Welcome to the ups and welcome to the downs/Welcome to the smiles and welcome to the frowns
Welcome to the blues and welcome to the greens/Welcome to the purples and the spotted tangerines
Not sure how to structure it, though. Is this working? Can I blend the abstract and the specific like this? Is the uneven tone – mixing gravitas with levity – a mistake, or disarmingly appealing?
Then the ending lines appeared:
Welcome to this day, to this hour and this minute/Welcome to the world. We’re so glad to have you in it.
And just like that, I was utterly hooked. I loved that ending. I would wrestle with structure and tone and whatever else was needed to make this work.

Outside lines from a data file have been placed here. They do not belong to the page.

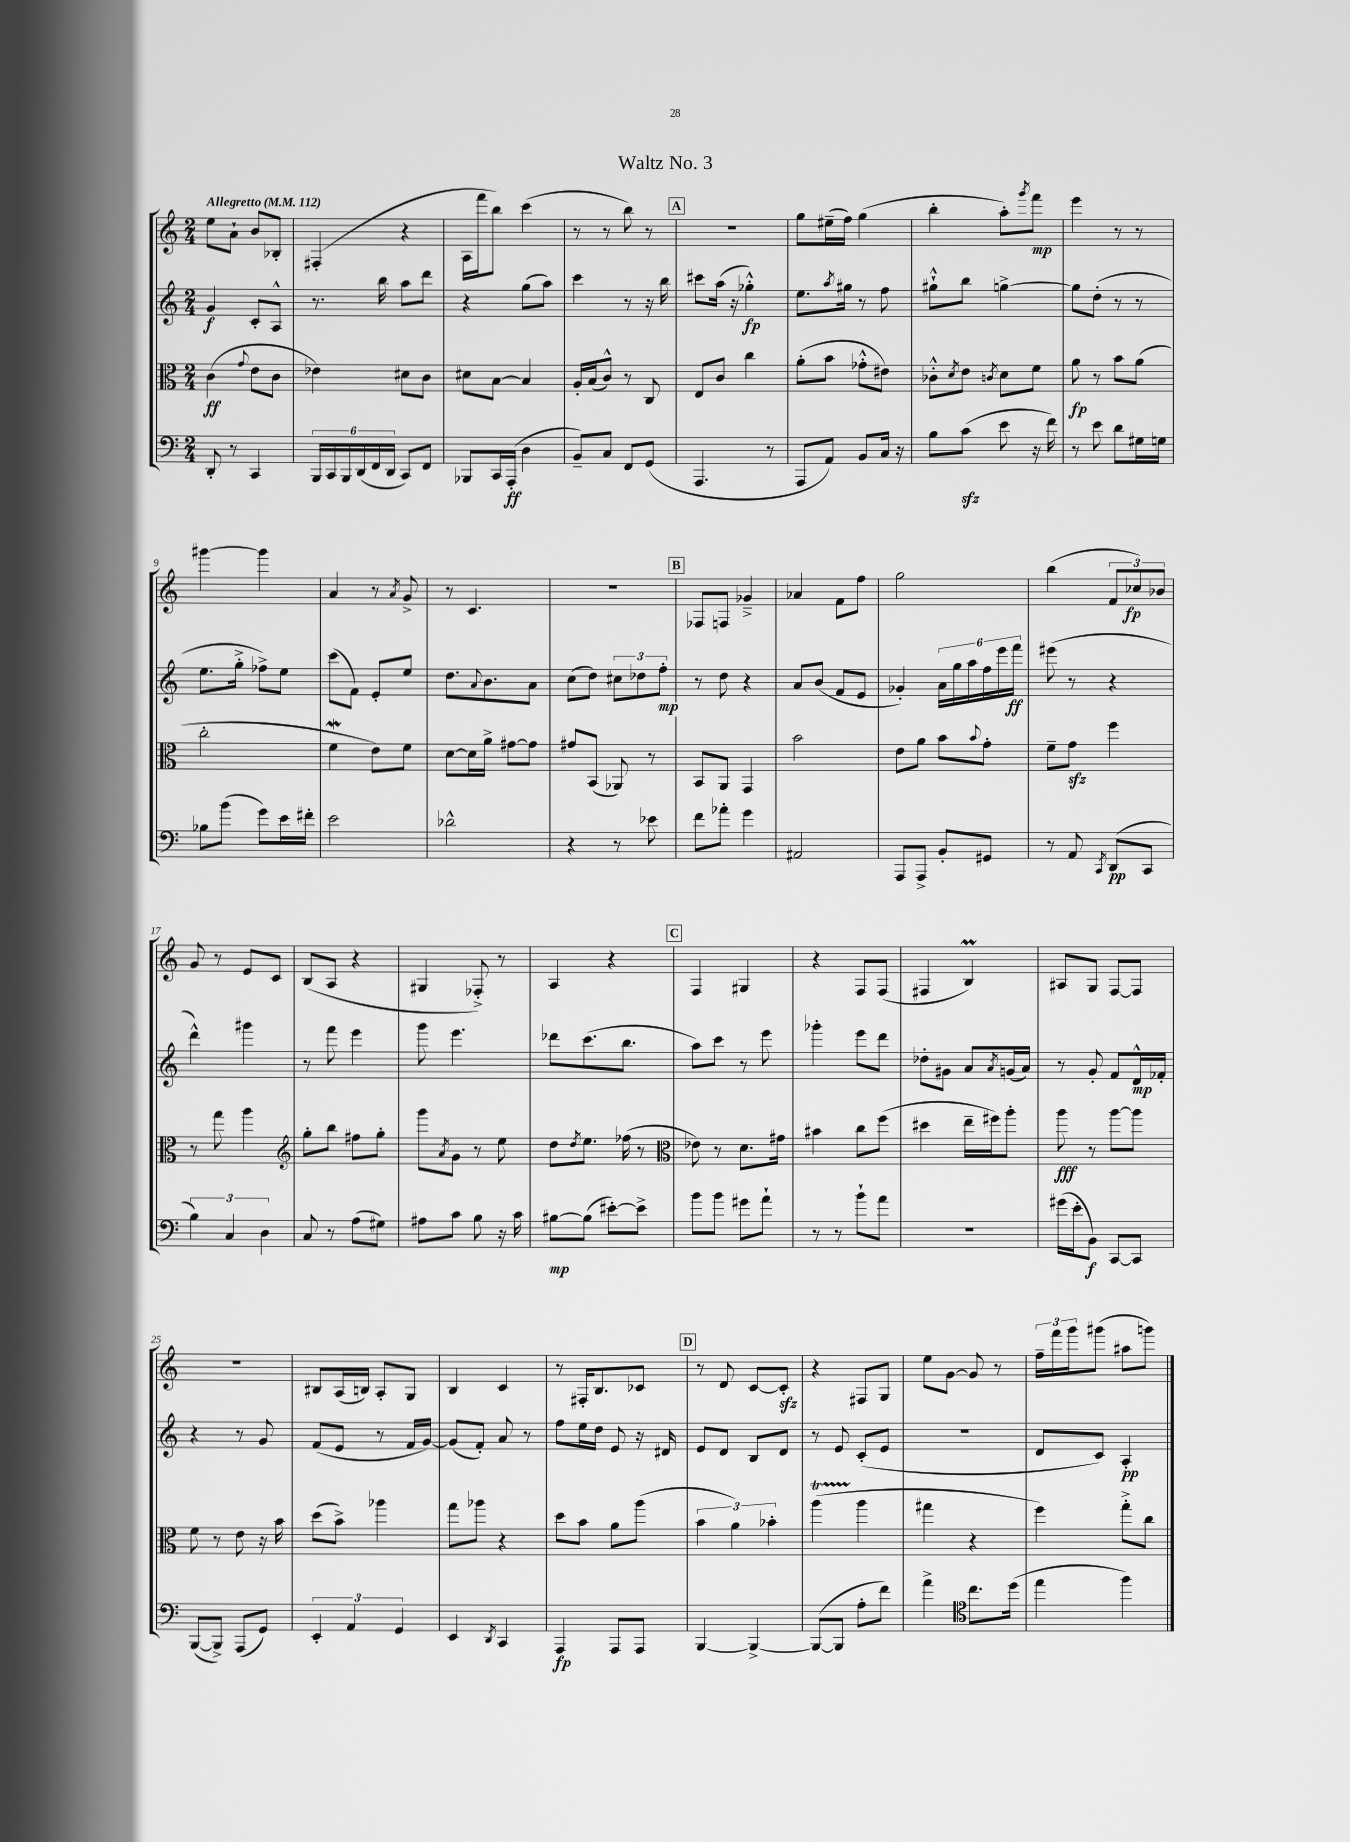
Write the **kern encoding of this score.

**kern	**dynam	**kern	**dynam	**kern	**dynam	**kern	**dynam
*part4	*part4	*part3	*part3	*part2	*part2	*part1	*part1
*staff4	*staff4	*staff3	*staff3	*staff2	*staff2	*staff1	*staff1
*clefF4	*	*clefC3	*	*clefG2	*	*clefG2	*
*k[]	*	*k[]	*	*k[]	*	*k[]	*
*M2/4	*	*M2/4	*	*M2/4	*	*M2/4	*
*MM112	*	*MM112	*	*MM112	*	*MM112	*
=1	=1	=1	=1	=1	=1	=1	=1
!	!	!	!	!	!	!LO:TX:a:B:t=Allegretto	!
8DD'/	.	(4c\	ff	4g/	f	8ee\L	.
8r	.	.	.	.	.	8a`\J	.
.	.	8qqg/	.	.	.	.	.
4CC/	.	8e\L	.	8c'/L	.	8b/L	.
.	.	8c\J	.	8A^^/J	.	8B-X'/J	.
=2	=2	=2	=2	=2	=2	=2	=2
24BBB/LL	.	4e-X\)	.	8.r	.	(4F#X'/	.
24CC/	.	.	.	.	.	.	.
24BBB/	.	.	.	.	.	.	.
(24DD/	.	.	.	.	.	.	.
24FF/	.	.	.	.	.	.	.
.	.	.	.	16bb\	.	.	.
24DD/JJ	.	.	.	.	.	.	.
8CC/L)	.	8d#X\L	.	8aa\L	.	4r	.
8FF/J	.	8c\J	.	8ddd\J	.	.	.
=3	=3	=3	=3	=3	=3	=3	=3
8BBB-X/L	.	8d#X\L	.	4r	.	16A\LL	.
.	.	.	.	.	.	16fff\J	.
16CC/L	.	[8B\J	.	.	.	8bb\J)	.
(16AAA'/JJ	ff	.	.	.	.	.	.
4D\	.	4B/]	.	(8gg\L	.	(4ccc\	.
.	.	.	.	8aa\J)	.	.	.
=4	=4	=4	=4	=4	=4	=4	=4
8BB~/L)	.	16A'/LL	.	4ccc\	.	8r	.
.	.	(16B/J	.	.	.	.	.
8C/J	.	8c^^/J)	.	.	.	8r	.
8FF/L	.	8r	.	8r	.	8bb\)	.
(8GG/J	.	8C/	.	16r	.	8r	.
.	.	.	.	16bb\	.	.	.
!!LO:REH:place=s1:t=A
=5	=5	=5	=5	=5	=5	=5	=5
4.AAA/	.	8E/L	.	8ccc#X\L	.	2r	.
.	.	8c/J	.	(16aa\Jk	.	.	.
.	.	.	.	16r	.	.	.
.	.	4cc\	.	4gg-X'^^\)	fp	.	.
8r	.	.	.	.	.	.	.
=6	=6	=6	=6	=6	=6	=6	=6
8AAA/L	.	(8a'\L	.	8.ee\L	.	8gg\L	.
8AA/J)	.	8b\J	.	.	.	(16ee#X~\L	.
.	.	.	.	8qaa/	.	.	.
.	.	.	.	16gg#X\Jk	.	16ff\JJ)	.
8BB/L	.	8g-X'^^\L	.	8r	.	(4gg\	.
16C/Jk	.	8e#X\J)	.	8ff\	.	.	.
16r	.	.	.	.	.	.	.
=7	=7	=7	=7	=7	=7	=7	=7
8B\L	.	8c-X'^^\L	.	8gg#X`^^\L	.	4bb'\	.
.	.	8qd/	.	.	.	.	.
(8czz\J	.	8e\J	.	8bb\J	.	.	.
.	.	8qcn/	.	.	.	.	.
8e\	.	8d\L	.	[4ggn^\	.	8aa'\L)	.
.	.	.	.	.	.	8qggg/	.
16r	.	8f\J	.	.	.	8fff\J	mp
16f\)	.	.	.	.	.	.	.
=8	=8	=8	=8	=8	=8	=8	=8
8r	.	8a\	fp	8gg\L]	.	4eee\	.
8e\	.	8r	.	(8dd'\J	.	.	.
8d\L	.	8b\L	.	8r	.	8r	.
16G#X\L	.	(8a\J	.	8r	.	8r	.
16Gn\JJ	.	.	.	.	.	.	.
!!LO:LB:g=z
=9	=9	=9	=9	=9	=9	=9	=9
8B-X\L	.	2cc'\	.	8.ee\L	.	[4ggg#X\	.
(8b\J	.	.	.	.	.	.	.
.	.	.	.	16gg'^\Jk	.	.	.
8g\L)	.	.	.	8ff-X^\L)	.	4ggg#\]	.
16e\L	.	.	.	8ee\J	.	.	.
16f#X'\JJ	.	.	.	.	.	.	.
=10	=10	=10	=10	=10	=10	=10	=10
2e\	.	4fw\	.	(8ccc\L	.	4a/	.
.	.	.	.	8f\J)	.	.	.
.	.	8e\L)	.	8e'/L	.	8r	.
.	.	.	.	.	.	8qa/	.
.	.	8f\J	.	8ee/J	.	8g^/	.
=11	=11	=11	=11	=11	=11	=11	=11
2d-X^^\	.	[8d\L	.	8.dd\L	.	8r	.
.	.	16d\L]	.	.	.	4.c/	.
.	.	.	.	8qqa/	.	.	.
.	.	16a^\JJ	.	8.b\	.	.	.
.	.	[8g#X\L	.	.	.	.	.
.	.	8g#\J]	.	8a\J	.	.	.
=12	=12	=12	=12	=12	=12	=12	=12
4r	.	8g#X/L	.	(8cc\L	.	2r	.
.	.	(8BB/J	.	8dd\J)	.	.	.
8r	.	8AA-X/)	.	12cc#X\L	.	.	.
.	.	.	.	12dd-X\	.	.	.
8e-X\	.	8r	.	.	.	.	.
.	.	.	.	12ff'\J	mp	.	.
!!LO:REH:place=s1:t=B
=13	=13	=13	=13	=13	=13	=13	=13
8f\L	.	8BB/L	.	8r	.	8F-X/L	.
8a-X'\J	.	8AA/J	.	8dd\	.	8Fn/J	.
4g\	.	4GG/	.	4r	.	4g-X~^/	.
=14	=14	=14	=14	=14	=14	=14	=14
2AA#X/	.	2b\	.	8a/L	.	4a-X/	.
.	.	.	.	(8b/J	.	.	.
.	.	.	.	8f/L	.	8f\L	.
.	.	.	.	8e/J	.	8ff\J	.
=15	=15	=15	=15	=15	=15	=15	=15
8AAA/L	.	8e\L	.	4g-X'/)	.	2gg\	.
8AAA^/J	.	8a\J	.	.	.	.	.
8BB'/L	.	8b\L	.	24a\LL	.	.	.
.	.	.	.	24gg\	.	.	.
.	.	.	.	24aa\	.	.	.
.	.	8qqb/	.	.	.	.	.
8GG#X/J	.	8g'\J	.	24ff\	.	.	.
.	.	.	.	24eee\	.	.	.
.	.	.	.	24fff\JJ	ff	.	.
=16	=16	=16	=16	=16	=16	=16	=16
8r	.	8f~\L	.	(8eee#X\	.	(4bb\	.
8AA/	.	8gzz\J	.	8r	.	.	.
8qCC/	.	.	.	.	.	.	.
(8DD/L	pp	4ff\	.	4r	.	12f/L	.
.	.	.	.	.	.	12cc-X/)	fp
8CC/J	.	.	.	.	.	.	.
.	.	.	.	.	.	12b-X/J	.
!!LO:LB:g=z
=17	=17	=17	=17	=17	=17	=17	=17
6B\)	.	8r	.	4ddd^^\)	.	8g/	.
.	.	8gg\	.	.	.	8r	.
6C/	.	.	.	.	.	.	.
.	.	4aa\	.	4ggg#X\	.	8e/L	.
6D\	.	.	.	.	.	.	.
.	.	.	.	.	.	8c/J	.
=18	=18	=18	=18	=18	=18	=18	=18
*	*	*clefG2	*	*	*	*	*
8C/	.	8gg'\L	.	8r	.	(8B/L	.
8r	.	8bb\J	.	8fff\	.	8A/J	.
(8A\L	.	8ff#X\L	.	4eee\	.	4r	.
8G#X\J)	.	8gg'\J	.	.	.	.	.
=19	=19	=19	=19	=19	=19	=19	=19
8A#X\L	.	8ggg\L	.	8ggg\	.	4G#X/	.
.	.	8qa/	.	.	.	.	.
8c\J	.	8g\J	.	4.eee\	.	.	.
8B\	.	8r	.	.	.	8F-X'^/)	.
16r	.	8ee\	.	.	.	8r	.
16c\	.	.	.	.	.	.	.
=20	=20	=20	=20	=20	=20	=20	=20
[8B#X\L	mp	8dd\L	.	8ddd-X\L	.	4A/	.
.	.	8qdd/	.	.	.	.	.
(8B#\J]	.	8.ee\J	.	(8.ccc\	.	.	.
[8e#X'\L)	.	.	.	.	.	4r	.
.	.	(16ff-X\	.	8.bb\J	.	.	.
8e#^\J]	.	8r	.	.	.	.	.
!!LO:REH:place=s1:t=C
=21	=21	=21	=21	=21	=21	=21	=21
*	*	*clefC3	*	*	*	*	*
8b\L	.	8e-X\)	.	8aa\L)	.	4F/	.
8b\J	.	8r	.	8ccc\J	.	.	.
8g#X\L	.	8.d\L	.	8r	.	4G#X/	.
8a`\J	.	.	.	8eee\	.	.	.
.	.	16g#X\Jk	.	.	.	.	.
=22	=22	=22	=22	=22	=22	=22	=22
8r	.	4b#X\	.	4ggg-X'\	.	4r	.
8r	.	.	.	.	.	.	.
8b`\L	.	8cc\L	.	8eee\L	.	8F/L	.
8a\J	.	(8ff\J	.	8ddd\J	.	(8F/J	.
=23	=23	=23	=23	=23	=23	=23	=23
2r	.	4dd#X\	.	8dd-X'\L	.	4F#X/	.
.	.	.	.	8g#X\J	.	.	.
.	.	16ee~\LL	.	8a/L	.	4Bm/)	.
.	.	16ff#X\J)	.	.	.	.	.
.	.	.	.	8qa/	.	.	.
.	.	8aa'\J	.	(16gn/L	.	.	.
.	.	.	.	16a/JJ)	.	.	.
=24	=24	=24	=24	=24	=24	=24	=24
(16g#X\LL	.	8aa\	fff	8r	.	8A#X/L	.
16e'\J	.	.	.	.	.	.	.
8BB\J)	f	8r	.	8g'/	.	8G/J	.
[8CC/L	.	[8aa\L	.	8f/L	.	[8F/L	.
8CC/J]	.	8aa\J]	.	16d^^/L	mp	8F/J]	.
.	.	.	.	16f-X'/JJ	.	.	.
!!LO:LB:g=z
=25	=25	=25	=25	=25	=25	=25	=25
([8BBB/L	.	8f\	.	4r	.	2r	.
8BBB^/J])	.	8r	.	.	.	.	.
(8AAA/L	.	8e\	.	8r	.	.	.
8GG/J)	.	16r	.	8g/	.	.	.
.	.	16b\	.	.	.	.	.
=26	=26	=26	=26	=26	=26	=26	=26
6EE'/	.	(8dd\L	.	(8f/L	.	8B#X/L	.
.	.	8b^\J)	.	8e/J	.	(16A/L	.
6AA/	.	.	.	.	.	.	.
.	.	.	.	.	.	16Bn/JJ)	.
.	.	4aa-X\	.	8r	.	8A'/L	.
6GG/	.	.	.	.	.	.	.
.	.	.	.	16f/LL	.	8G/J	.
.	.	.	.	[16g/JJ)	.	.	.
=27	=27	=27	=27	=27	=27	=27	=27
4EE/	.	8gg\L	.	(8g/L]	.	4B/	.
.	.	8aa-X\J	.	8f'/J)	.	.	.
8qDD/	.	.	.	.	.	.	.
4CC/	.	4r	.	8a/	.	4c/	.
.	.	.	.	8r	.	.	.
=28	=28	=28	=28	=28	=28	=28	=28
4AAA/	fp	8dd\L	.	8ff\L	.	8r	.
.	.	8b\J	.	16ee\L	.	16F#X'/KL	.
.	.	.	.	16dd\JJ	.	8.B/	.
8AAA/L	.	8a\L	.	8e/	.	.	.
8AAA/J	.	(8aa\J	.	16r	.	8c-X/J	.
.	.	.	.	16d#X/	.	.	.
!!LO:REH:place=s1:t=D
=29	=29	=29	=29	=29	=29	=29	=29
[4BBB/	.	6b\	.	8e/L	.	8r	.
.	.	.	.	8d/J	.	8d/	.
.	.	6a\)	.	.	.	.	.
4BBB^/_	.	.	.	8B/L	.	[8c/L	.
.	.	6b-X'\	.	.	.	.	.
.	.	.	.	8d/J	.	8czz'/J]	.
=30	=30	=30	=30	=30	=30	=30	=30
(8BBB/L_	.	(4aaT\	.	8r	.	4r	.
8BBB/J]	.	.	.	8e/	.	.	.
8A'\L	.	4aa\	.	(8c'/L	.	8F#X/L	.
8f\J)	.	.	.	8e/J	.	8G/J	.
=31	=31	=31	=31	=31	=31	=31	=31
4a^\	.	4gg#X\	.	2r	.	8ee\L	.
.	.	.	.	.	.	[8g\J	.
*clefC4	*	*	*	*	*	*	*
8.cc\L	.	4r	.	.	.	8g/]	.
.	.	.	.	.	.	8r	.
(16dd\Jk	.	.	.	.	.	.	.
=32	=32	=32	=32	=32	=32	=32	=32
4ee\	.	4ff\)	.	8d/L	.	24ff~\LL	.
.	.	.	.	.	.	24fff\	.
.	.	.	.	.	.	24ggg\J	.
.	.	.	.	8c/J)	.	(8ggg#X\J	.
4ff\)	.	8gg'^\L	.	4A'/	pp	8aa#X\L	.
.	.	8cc\J	.	.	.	8gggn\J)	.
==	==	==	==	==	==	==	==
*-	*-	*-	*-	*-	*-	*-	*-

I wrestled and wrangled. I scribbled and shook my head and started again. In order to keep the shape under control, I took the entirely uncharacteristic step of sketching out a structure. I was so chuffed with myself, I shared some pictures on social media.
I made it work. I think I did. I even managed to add some of the bizarre Meggishness I love so much:
Welcome to this duck …
… and of course to this one too!
Even the ducks were in! Surely it was done?
I told my agent it was coming. Batten down the hatches & etc! And I was about to send it off when, at the eleventh hour, I had a little panic. Karen Blair was over for an Ella photo shoot and I asked her advice. This structure, this tone, with the mixing of abstract and specific – does it seem off to you? And Karen, with her excellent, calm wisdom, reminded me about how babies encounter the world, how their perception changes as they grow – as shapes start to resolve and blur takes on form, and the abstract in fact moves inexorably towards the specific – and said that my pacing shift, with the speed picking up as the text moved along, was actually so clever because of how learning accelerates and sensory detail starts to come at babies from all sides and … she had a little tear in her eye and I was so happy and we said WE HAVE TO DO THIS TOGETHER!
I cleaned it and polished it and there was just this one little part where the cadence was slightly off so I didn’t quite send it yet. And then, a week later, Karen and I went on our tour de bookshop, and I turned to my left and froze and then I unfroze and pointed and Karen did that little intake of breath we all do and then she said that thing we all do, which was, “Yeah but don’t worry. It’s bound to be really different.” And I nodded and said, “Yeah, I know, but I’ll check it out anyway just in case.” And then we peered a little more closely and saw who the author/illustrator were and we both did a rather large intake of breath and Karen said, “Hmm, those are some heavy-hitters though” and I said, “Yeah, I know” and we both said, “It’s probably still fine though” and left the bookstore without looking at it because hey it was probably still fine. Right?
That afternoon, basking in the afterglow of tour de bookshop, I did a quick google just to reassure myself. And found this note about the Donaldson/Oxenbury, which came out in April this year:
And that was when I went augggh and put my head down on the desk. Day and night? Light? The couplet structure? The exact same cadence? The movement from the abstract to the oddly specific? The accelerating pace and layering accumulation of things? I sent Karen a resigned message and I said:
Goodbye to my story and goodbye to my ducks
Goodbye to pretending that I don’t give any …
I AM SORRY. I ALMOST DID THAT.
Look. It’s just one of those things. I will move on and write faster or percolate less, or something. On the plus side, apparently I think a bit like Julia Donaldson so there’s that.